Representative questions that can be answered with this resource:

  • What’s the difference between “bite and hold” vs “find and bark”?
  • In Los Angeles, between 1988 and 1995, what percentage of police dog bite victims were black or Hispanic?
  • What sorts of injuries can one receive from a police dog?


Medline is a medical literature database operated by the National Library of Medicine. This particular item is a record for an article from the Annals of Emergency Medicine studying whether the Los Angeles Police Department’s shift from having their dogs “bite and hold” to “find and bark” reduced bite injuries on suspects. Although the full article is not freely available, the abstract is enough to give you information on K9 bites in a large city. It also documents that “find and bark” does seem to easier on suspects and dogs alike.

You’ll hear more about Medline and MedlinePlus, its layman oriented partner in Health Issues and Tragic Complications.

Uniform Crime Statistics (National)

Uniform Crime Statistics (National) – http://www.fbi.gov/stats-services/crimestats

Representative questions that can be answered with this resource:

  • Where can I find tables of murder by relationship?
  • How many arson cases were there in Pittsburgh in 2012?
  • How has the number of aggravated assaults in Alaska varied from 1960 through 2012?
  • How many police officers did Los Angeles have in 1990?


From the website:

Crime in the U.S. is the most comprehensive analysis of violent crime and property crime in the nation. The annual publication compiles volume and rate of crime offenses for the nation, the states, and many cities and counties. It also includes arrest, clearance, and law enforcement employee data.

This set of reports can be helpful in establishing the level of crime in the local of your story.

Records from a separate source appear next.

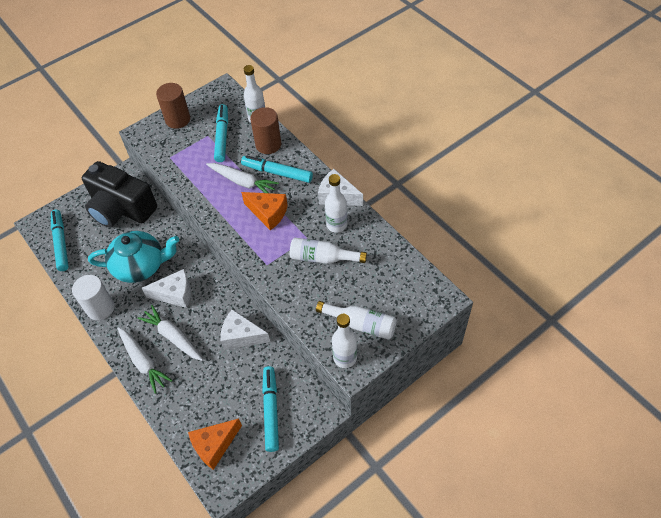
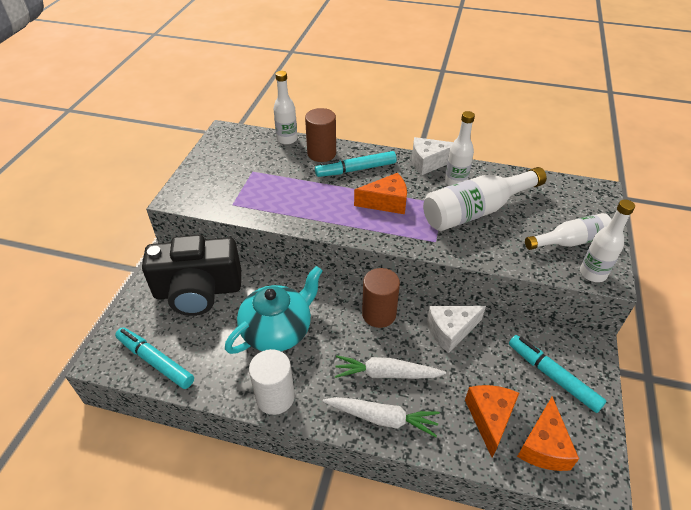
camera: 40 degrees left, 10 degrees down
(175, 294) = (344, 334): white cheese -> none
(178, 119) = (205, 172): brown cylinder -> brown cylinder (379, 314)
(202, 406) = (489, 418): none -> orange cheese
(222, 137) = (269, 166): turquoise marker -> none
(243, 182) = (332, 190): white carrot -> none
(323, 258) = (476, 211): white bottle -> white bottle, size x1.59

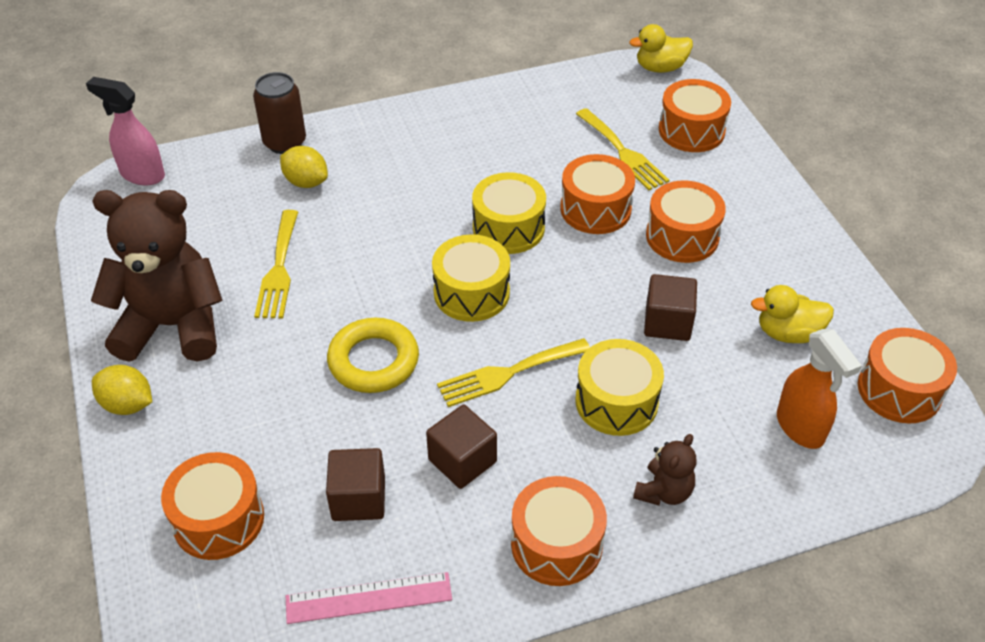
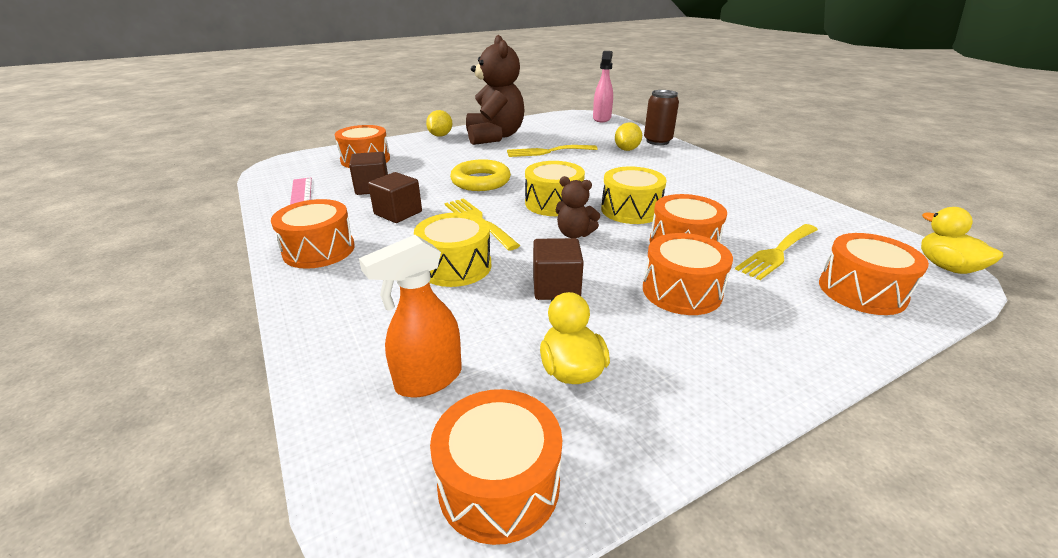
camera: 80 degrees right, 15 degrees down
(664, 491) = (357, 293): brown teddy bear -> brown teddy bear (574, 234)

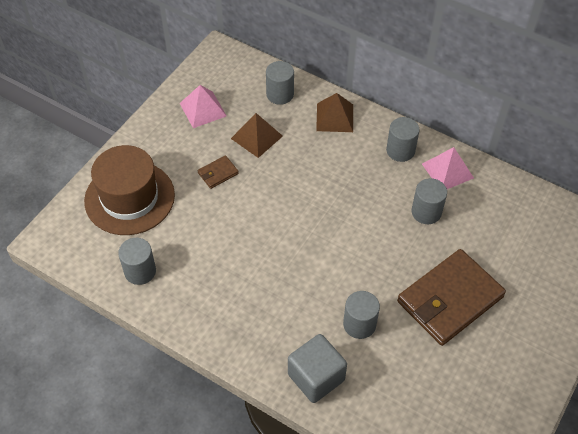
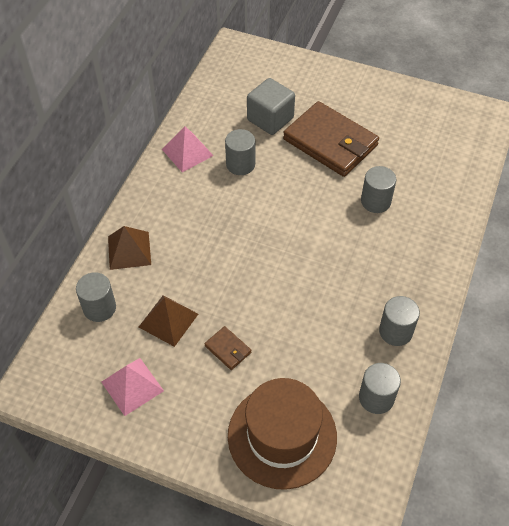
camera: 100 degrees left, 0 degrees up
(316, 377) = (438, 226): grey cube -> grey cube (270, 119)
(400, 151) = (168, 190): grey cylinder -> grey cylinder (395, 331)

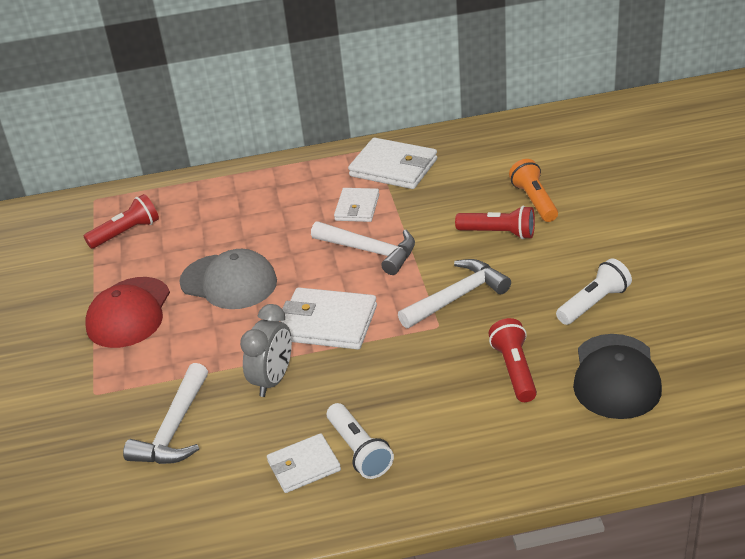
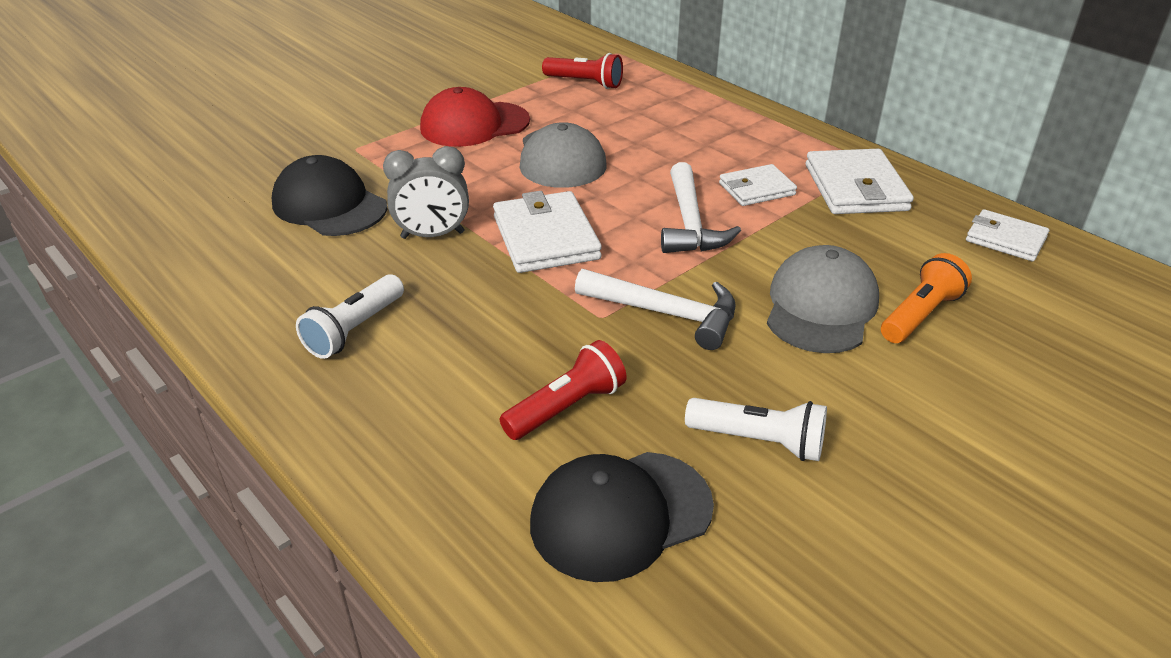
camera: 55 degrees right, 0 degrees up
(174, 429) = (329, 205): white hammer -> black cap
(304, 466) = (313, 300): white wallet -> white wallet (1005, 239)
(499, 233) = (821, 306): red flashlight -> grey cap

Alaska State Troopers Daily Dispatch

Alaska State Troopers Daily Dispatch

Representative questions that can be answered with this resource:

  • What does a typical day of crime look like in Alaska?
  • What are some true stories of Alaska search and rescue?
  • Where can I find some brief accounts of female perpetrated domestic violence?

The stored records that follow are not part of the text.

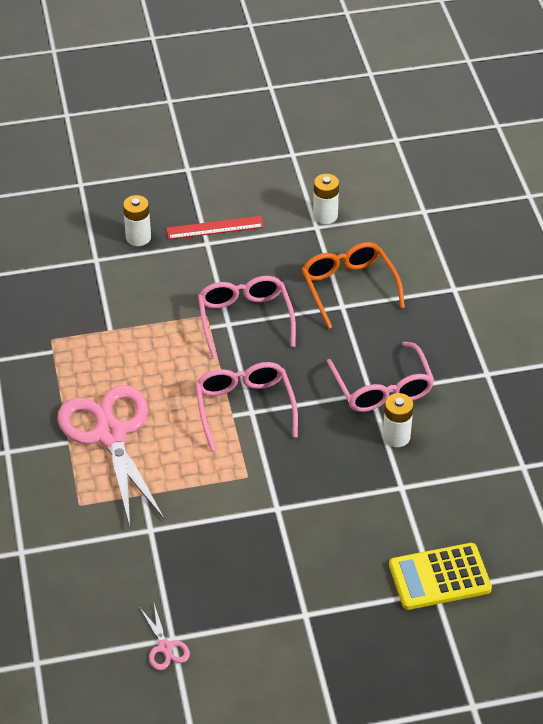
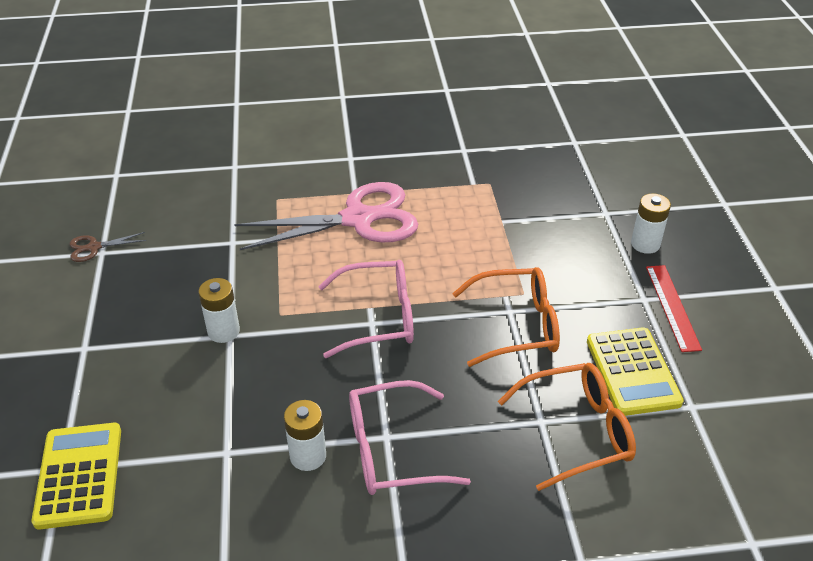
camera: 95 degrees right, 5 degrees down
(165, 647) = (94, 247): pink scissors -> brown scissors
(245, 320) = (516, 325): pink glasses -> orange glasses
(287, 255) = (632, 372): none -> yellow calculator
(325, 216) = (716, 418): white battery -> white battery (223, 331)

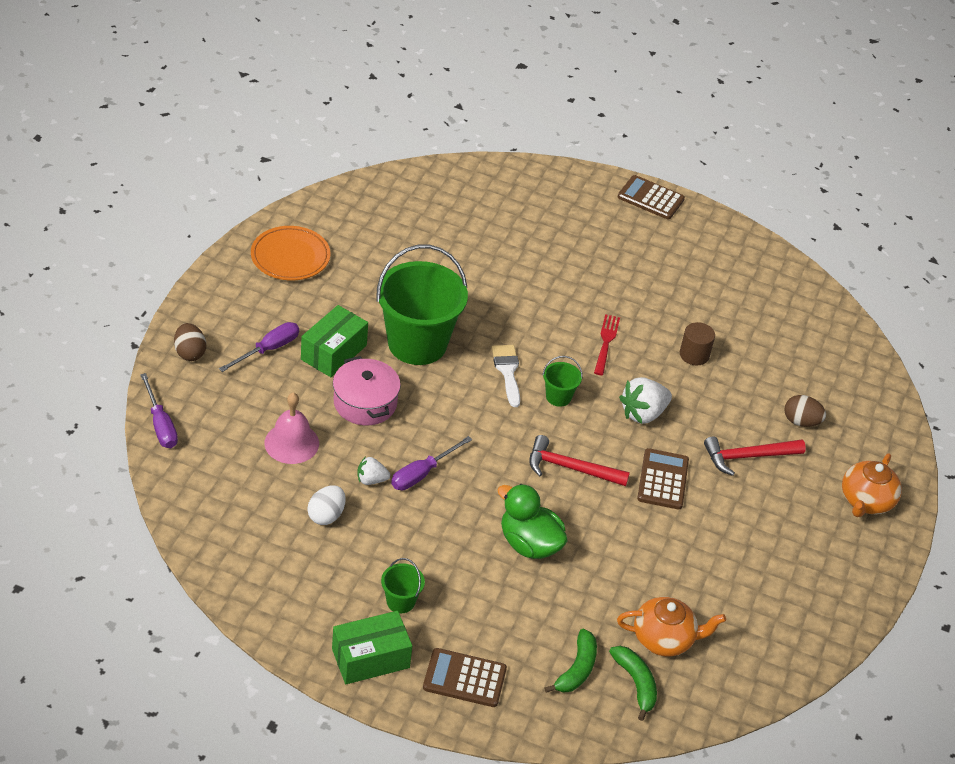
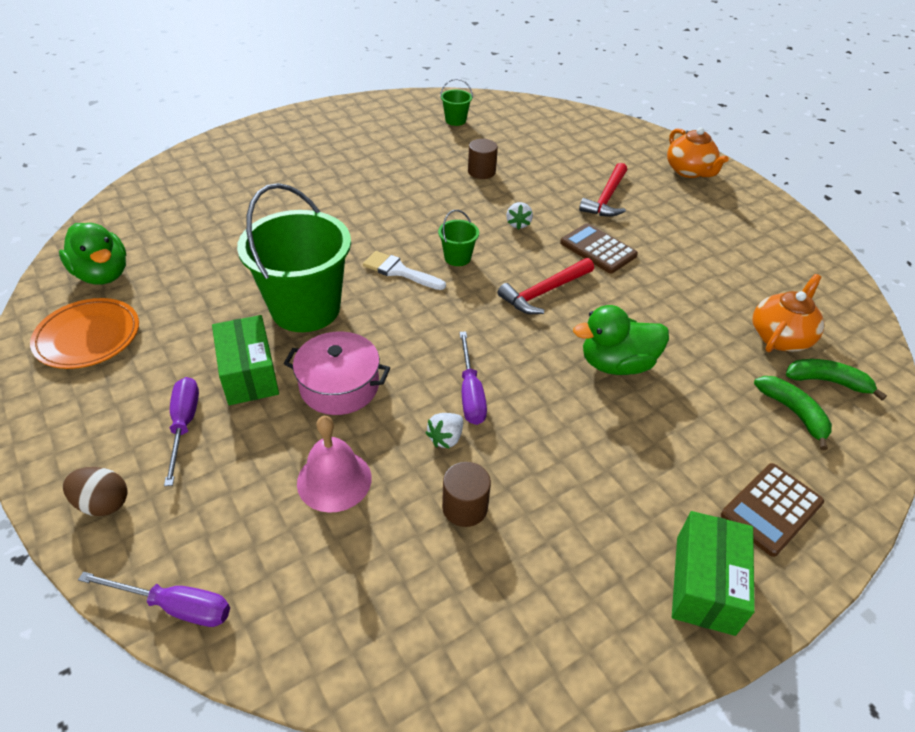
camera: 50 degrees left, 0 degrees up
(326, 515) = (465, 507): white egg -> brown cylinder
(346, 222) = (103, 274): none -> green duck
(400, 601) = (633, 507): green bucket -> green bucket (455, 120)
(606, 343) = (425, 204): red fork -> none
(643, 413) = (518, 224): white strawberry -> white strawberry, size x0.58
(650, 198) = (307, 115): brown calculator -> none
(801, 421) = (591, 160): brown egg -> none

This site looks deceptively boring. It’s just a list of dates. But click on any date and you’ll see a set of short reports organized by region. There are shootings, domestic violence, car thefts and more. All are described in a Joe Friday, “Just the Facts” fashion along with a disclaimer that people named in the dispatches are innocent until proven guilty. Perusing a month’s worth of these dispatches will give you an idea of what sorts of Alaskan crimes are prevalent where.

The Dispatch also includes search and rescue efforts. Searching on (rescue inurl:dps.state.ak.us/PIO/dispatch/) brought up about  189 results as of this writing. Rescues included two hypothermic teens on 12/23/2013 and an 8/6/2012 rescue of rafters in the wilderness in difficult terrain.

Search Tips/Story Ideas:

Writers and other interested parties can tease out particular types of incidents using Google or another search engine that supports the “inurl” operator. The form of the search is:

[word or phrase] inurl:dps.state.ak.us/PIO/dispatch/

For example, searching on (shooting inurl:dps.state.ak.us/PIO/dispatch) brought up 181 results, including a 6/14/2013 incident where someone was shot in the leg while riding in the back of a pickup truck.

This site could be very helpful with giving police characters things to do, criminal characters a back story, or deciding what sorts of crime to burden an Alaskan or rural town with.

Most states have an equivalent of the Alaska State Troopers and many of them produce similar reports. Try searching [your state here] police or troopers in your favorite search engine. Then looks for a press or public affairs page.